■ **Exercise**: Determine how many rows below contain the word "поддерживать", and reply with that number only.

=== Data supplied ===

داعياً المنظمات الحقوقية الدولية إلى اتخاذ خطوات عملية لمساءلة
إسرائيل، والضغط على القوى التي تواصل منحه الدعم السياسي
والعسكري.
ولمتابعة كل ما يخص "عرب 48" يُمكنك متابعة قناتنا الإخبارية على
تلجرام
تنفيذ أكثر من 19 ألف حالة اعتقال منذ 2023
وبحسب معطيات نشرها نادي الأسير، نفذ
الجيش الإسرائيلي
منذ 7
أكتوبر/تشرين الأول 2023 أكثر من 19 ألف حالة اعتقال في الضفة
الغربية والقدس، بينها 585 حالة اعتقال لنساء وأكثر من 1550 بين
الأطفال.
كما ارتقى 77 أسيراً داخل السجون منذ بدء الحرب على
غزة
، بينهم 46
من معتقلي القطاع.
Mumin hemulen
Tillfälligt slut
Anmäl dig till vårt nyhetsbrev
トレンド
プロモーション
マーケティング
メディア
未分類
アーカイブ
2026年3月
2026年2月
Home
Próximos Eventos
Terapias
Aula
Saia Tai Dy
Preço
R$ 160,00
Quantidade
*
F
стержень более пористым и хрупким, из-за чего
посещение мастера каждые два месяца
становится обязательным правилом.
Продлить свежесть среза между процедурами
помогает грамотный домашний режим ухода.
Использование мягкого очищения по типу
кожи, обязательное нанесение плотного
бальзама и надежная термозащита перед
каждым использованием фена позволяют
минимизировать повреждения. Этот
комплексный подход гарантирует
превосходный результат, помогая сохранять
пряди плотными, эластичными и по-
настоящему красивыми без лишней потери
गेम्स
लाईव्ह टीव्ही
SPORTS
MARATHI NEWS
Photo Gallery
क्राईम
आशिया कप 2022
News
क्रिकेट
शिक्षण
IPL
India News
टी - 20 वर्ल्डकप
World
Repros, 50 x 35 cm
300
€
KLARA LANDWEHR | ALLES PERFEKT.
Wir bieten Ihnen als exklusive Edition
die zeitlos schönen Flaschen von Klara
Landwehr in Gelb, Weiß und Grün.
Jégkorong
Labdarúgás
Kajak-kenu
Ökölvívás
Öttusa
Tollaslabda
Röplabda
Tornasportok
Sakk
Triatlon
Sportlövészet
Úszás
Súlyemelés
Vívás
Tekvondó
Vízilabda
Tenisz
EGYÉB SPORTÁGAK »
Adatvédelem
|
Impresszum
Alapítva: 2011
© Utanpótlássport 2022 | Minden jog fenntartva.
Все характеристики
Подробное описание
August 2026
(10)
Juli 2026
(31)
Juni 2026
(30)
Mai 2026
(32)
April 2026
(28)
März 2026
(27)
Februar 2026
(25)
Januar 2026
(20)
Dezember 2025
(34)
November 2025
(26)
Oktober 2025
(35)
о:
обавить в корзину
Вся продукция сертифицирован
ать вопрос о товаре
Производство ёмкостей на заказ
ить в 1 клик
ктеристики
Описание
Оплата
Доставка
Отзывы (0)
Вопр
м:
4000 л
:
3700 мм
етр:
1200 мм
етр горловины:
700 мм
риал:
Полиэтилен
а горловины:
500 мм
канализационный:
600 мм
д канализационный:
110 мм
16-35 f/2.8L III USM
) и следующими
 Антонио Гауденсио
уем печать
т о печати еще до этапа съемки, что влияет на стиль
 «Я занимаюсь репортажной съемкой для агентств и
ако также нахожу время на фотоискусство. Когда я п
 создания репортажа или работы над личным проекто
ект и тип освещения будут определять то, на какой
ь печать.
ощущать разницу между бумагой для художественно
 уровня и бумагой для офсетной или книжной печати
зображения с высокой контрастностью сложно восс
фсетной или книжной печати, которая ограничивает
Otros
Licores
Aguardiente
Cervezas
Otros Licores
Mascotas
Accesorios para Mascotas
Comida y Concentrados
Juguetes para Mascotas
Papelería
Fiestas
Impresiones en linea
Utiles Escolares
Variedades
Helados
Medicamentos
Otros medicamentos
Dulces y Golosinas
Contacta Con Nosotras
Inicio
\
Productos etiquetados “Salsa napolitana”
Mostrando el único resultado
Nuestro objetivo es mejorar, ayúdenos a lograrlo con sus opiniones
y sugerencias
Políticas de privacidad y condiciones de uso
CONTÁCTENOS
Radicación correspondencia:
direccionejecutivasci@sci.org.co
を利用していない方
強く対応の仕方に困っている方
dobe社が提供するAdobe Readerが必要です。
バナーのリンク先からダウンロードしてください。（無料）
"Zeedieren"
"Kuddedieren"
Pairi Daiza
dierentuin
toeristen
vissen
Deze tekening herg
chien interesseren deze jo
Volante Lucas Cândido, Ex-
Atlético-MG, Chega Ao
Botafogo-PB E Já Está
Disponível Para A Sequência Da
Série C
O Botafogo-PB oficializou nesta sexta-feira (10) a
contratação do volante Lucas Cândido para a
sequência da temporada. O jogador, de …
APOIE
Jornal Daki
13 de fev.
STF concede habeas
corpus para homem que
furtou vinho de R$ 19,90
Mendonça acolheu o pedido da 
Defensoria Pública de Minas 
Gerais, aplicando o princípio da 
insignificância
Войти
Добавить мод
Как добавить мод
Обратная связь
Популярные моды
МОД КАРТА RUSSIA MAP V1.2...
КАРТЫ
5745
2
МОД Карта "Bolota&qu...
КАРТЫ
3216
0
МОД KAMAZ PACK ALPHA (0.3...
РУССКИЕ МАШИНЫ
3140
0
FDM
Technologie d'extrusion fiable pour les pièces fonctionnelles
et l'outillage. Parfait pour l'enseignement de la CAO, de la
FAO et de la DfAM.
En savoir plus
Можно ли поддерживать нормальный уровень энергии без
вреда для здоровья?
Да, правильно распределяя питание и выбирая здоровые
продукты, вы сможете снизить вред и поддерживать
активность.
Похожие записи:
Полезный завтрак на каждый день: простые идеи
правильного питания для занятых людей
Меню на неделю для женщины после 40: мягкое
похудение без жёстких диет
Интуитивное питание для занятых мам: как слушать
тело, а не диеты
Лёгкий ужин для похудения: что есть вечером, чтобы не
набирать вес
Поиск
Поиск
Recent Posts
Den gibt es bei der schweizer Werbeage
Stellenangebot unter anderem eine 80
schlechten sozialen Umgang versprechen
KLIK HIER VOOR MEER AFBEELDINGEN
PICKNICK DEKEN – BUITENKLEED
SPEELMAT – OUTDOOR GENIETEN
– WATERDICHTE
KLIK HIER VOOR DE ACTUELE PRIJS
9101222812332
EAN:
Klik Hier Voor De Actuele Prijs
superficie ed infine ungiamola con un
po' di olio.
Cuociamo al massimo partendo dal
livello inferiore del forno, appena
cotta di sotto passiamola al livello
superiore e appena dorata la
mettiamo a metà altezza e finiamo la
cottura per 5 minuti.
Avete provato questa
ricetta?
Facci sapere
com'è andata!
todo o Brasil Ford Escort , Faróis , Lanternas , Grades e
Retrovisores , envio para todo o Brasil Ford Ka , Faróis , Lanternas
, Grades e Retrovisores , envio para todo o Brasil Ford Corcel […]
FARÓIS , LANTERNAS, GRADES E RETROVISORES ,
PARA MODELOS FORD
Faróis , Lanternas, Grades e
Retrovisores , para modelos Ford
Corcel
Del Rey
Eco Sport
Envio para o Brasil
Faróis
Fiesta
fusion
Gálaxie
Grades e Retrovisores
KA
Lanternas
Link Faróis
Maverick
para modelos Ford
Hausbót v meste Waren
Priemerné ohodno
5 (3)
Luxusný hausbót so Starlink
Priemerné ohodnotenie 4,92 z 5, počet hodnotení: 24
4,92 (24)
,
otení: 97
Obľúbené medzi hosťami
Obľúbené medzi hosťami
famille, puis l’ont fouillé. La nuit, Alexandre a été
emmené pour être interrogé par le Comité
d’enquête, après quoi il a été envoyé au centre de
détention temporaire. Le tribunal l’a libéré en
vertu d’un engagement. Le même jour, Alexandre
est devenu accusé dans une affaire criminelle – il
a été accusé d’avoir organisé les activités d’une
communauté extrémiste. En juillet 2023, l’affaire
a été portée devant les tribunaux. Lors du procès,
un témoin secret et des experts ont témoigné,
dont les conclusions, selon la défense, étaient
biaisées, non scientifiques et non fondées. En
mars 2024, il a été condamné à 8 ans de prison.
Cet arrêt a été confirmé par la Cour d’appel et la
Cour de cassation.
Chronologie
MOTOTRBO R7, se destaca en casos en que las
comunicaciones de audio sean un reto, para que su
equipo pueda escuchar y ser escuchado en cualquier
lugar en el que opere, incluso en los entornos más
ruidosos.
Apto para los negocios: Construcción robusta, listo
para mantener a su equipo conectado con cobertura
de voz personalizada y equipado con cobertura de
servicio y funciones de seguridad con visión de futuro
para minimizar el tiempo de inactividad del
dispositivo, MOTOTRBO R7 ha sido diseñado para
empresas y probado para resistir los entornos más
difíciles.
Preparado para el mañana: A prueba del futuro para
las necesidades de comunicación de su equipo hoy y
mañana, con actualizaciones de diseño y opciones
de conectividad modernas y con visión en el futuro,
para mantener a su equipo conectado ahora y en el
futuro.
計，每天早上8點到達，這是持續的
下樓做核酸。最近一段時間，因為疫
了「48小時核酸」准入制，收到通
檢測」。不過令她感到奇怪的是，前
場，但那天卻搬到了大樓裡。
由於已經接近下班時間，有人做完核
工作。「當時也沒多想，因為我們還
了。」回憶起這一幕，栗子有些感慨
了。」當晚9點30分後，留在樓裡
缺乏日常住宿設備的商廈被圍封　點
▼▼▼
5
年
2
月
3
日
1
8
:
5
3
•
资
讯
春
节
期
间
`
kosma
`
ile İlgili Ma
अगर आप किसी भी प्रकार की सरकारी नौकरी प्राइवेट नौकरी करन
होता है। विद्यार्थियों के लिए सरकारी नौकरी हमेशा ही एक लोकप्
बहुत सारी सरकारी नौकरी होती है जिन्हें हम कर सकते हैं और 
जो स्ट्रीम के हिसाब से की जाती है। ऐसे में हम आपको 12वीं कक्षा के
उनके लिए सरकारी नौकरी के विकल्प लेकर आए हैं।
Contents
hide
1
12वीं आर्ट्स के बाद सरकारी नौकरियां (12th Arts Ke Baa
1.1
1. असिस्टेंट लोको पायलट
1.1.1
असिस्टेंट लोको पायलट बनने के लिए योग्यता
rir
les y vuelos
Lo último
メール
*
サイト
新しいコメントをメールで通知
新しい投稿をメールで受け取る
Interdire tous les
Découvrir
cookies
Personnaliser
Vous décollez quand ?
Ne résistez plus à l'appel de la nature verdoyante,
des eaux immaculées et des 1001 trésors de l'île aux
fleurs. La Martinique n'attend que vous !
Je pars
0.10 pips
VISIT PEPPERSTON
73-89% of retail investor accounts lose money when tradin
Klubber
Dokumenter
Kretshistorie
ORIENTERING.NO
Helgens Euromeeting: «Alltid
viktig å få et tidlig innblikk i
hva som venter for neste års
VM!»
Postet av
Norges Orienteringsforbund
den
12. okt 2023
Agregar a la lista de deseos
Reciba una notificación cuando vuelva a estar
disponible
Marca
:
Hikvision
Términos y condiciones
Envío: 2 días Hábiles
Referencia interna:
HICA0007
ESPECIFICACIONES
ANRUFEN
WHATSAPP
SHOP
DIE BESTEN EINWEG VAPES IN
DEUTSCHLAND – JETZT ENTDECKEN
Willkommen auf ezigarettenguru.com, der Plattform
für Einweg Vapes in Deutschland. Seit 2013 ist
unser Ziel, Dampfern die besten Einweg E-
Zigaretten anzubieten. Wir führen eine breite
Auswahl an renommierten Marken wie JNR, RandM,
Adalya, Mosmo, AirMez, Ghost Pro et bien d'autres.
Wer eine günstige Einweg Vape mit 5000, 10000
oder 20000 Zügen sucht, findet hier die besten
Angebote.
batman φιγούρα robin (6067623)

===

■ **Answer area**: 2